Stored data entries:
--- START ---

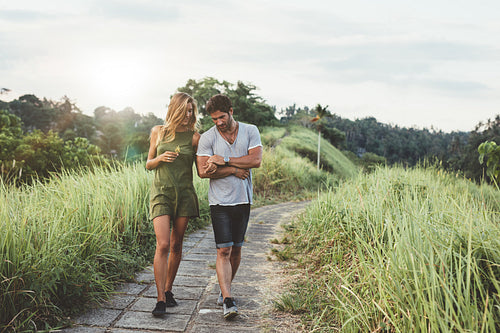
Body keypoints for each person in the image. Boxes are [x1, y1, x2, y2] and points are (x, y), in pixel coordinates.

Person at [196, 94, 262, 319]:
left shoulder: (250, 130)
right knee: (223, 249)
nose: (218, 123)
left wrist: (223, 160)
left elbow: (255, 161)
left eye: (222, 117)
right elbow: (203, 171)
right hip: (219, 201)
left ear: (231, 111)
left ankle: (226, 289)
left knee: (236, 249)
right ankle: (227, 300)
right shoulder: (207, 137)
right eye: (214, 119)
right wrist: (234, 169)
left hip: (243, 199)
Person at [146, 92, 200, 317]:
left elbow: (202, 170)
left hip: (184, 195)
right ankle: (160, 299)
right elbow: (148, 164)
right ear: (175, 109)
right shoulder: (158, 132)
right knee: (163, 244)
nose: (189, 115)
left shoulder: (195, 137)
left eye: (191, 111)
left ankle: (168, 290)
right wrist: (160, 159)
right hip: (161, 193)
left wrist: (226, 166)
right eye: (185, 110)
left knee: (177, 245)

--- END ---
--- START ---

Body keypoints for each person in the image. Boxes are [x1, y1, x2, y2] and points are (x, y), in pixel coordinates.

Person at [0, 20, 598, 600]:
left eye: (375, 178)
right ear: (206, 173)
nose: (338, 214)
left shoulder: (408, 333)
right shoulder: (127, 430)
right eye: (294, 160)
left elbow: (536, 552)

--- END ---

TASK ITEM >>
Using only the entries above, output the line with "right ankle: (160, 299)", the line with "left knee: (177, 245)", and all lines between them, exactly as they stand.

ANSWER SPACE >>
right ankle: (160, 299)
right elbow: (148, 164)
right ear: (175, 109)
right shoulder: (158, 132)
right knee: (163, 244)
nose: (189, 115)
left shoulder: (195, 137)
left eye: (191, 111)
left ankle: (168, 290)
right wrist: (160, 159)
right hip: (161, 193)
left wrist: (226, 166)
right eye: (185, 110)
left knee: (177, 245)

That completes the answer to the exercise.